§ **Source extract**:
Sometimes it is easier to understand the data visually. A histogram of the white wine quality data citric acid samples is shown next. You can of course visualize other columns' data or other datasets. Just replace the DataFrame and column name (see Figure 1).

import matplotlib.pyplot as plt

def extract_col(df,col_name):
    return list(df[col_name])

col = extract_col(white_df,'citric acid') # can replace with another dataframe or column
plt.hist(col)

#TODO: add axes and such to set a good example

plt.show()

Figure 1: Histogram

Figure 1: Histogram

Detecting Features

Let us try out a some elementary machine learning models. These models are not always for prediction. They are also useful to find what features are most predictive of a variable of interest. Depending on the classifier you use, you may need to transform the data pertaining to that variable.

§ **Recorded information**:
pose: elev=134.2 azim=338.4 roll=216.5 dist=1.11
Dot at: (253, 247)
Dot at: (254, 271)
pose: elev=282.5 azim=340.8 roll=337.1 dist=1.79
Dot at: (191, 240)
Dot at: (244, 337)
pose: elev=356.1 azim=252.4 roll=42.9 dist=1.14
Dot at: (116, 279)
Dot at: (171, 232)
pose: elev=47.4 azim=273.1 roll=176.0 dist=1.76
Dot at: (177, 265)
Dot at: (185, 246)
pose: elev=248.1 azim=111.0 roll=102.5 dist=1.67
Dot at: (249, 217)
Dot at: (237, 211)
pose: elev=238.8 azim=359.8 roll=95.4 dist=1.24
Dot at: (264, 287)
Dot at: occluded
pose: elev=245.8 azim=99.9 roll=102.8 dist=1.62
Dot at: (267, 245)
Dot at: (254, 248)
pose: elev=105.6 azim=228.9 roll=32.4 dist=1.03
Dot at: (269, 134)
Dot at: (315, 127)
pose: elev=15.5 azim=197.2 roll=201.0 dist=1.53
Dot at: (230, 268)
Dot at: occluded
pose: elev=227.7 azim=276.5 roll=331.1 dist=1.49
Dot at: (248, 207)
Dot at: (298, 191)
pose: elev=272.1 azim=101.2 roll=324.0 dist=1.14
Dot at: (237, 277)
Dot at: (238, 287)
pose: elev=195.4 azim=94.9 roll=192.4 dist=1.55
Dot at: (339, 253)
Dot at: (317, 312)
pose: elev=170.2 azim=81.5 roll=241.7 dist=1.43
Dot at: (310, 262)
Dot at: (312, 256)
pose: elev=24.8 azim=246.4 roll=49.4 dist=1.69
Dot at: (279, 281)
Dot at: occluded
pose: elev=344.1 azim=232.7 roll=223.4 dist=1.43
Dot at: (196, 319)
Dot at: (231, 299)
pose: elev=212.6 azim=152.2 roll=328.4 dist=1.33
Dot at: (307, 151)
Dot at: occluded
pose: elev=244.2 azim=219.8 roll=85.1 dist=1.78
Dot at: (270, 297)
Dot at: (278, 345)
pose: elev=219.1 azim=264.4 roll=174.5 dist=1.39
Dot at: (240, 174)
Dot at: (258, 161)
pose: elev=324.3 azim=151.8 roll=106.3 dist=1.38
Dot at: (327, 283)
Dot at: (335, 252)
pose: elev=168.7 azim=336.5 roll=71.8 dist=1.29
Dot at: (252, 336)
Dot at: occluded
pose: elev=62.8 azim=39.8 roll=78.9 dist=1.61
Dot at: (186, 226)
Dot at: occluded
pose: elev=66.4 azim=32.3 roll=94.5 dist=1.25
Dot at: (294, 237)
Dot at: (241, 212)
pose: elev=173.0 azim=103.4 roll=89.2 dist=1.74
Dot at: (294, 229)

§ **Work instructions**:
1 - In the wine data excerpt, which column of the white wine quality data does the histogram show?
2 - Reproduce the part of the wine data excerpt starting with "Sometimes it is" and going on through "plt.hist(col)".
The rows have no connection to the excerpt on wine data.

§ **Answers per task**:
1 - The citric acid column.

2 -
Sometimes it is easier to understand the data visually. A histogram of the white wine quality data citric acid samples is shown next. You can of course visualize other columns' data or other datasets. Just replace the DataFrame and column name (see Figure 1).

import matplotlib.pyplot as plt

def extract_col(df,col_name):
    return list(df[col_name])

col = extract_col(white_df,'citric acid') # can replace with another dataframe or column
plt.hist(col)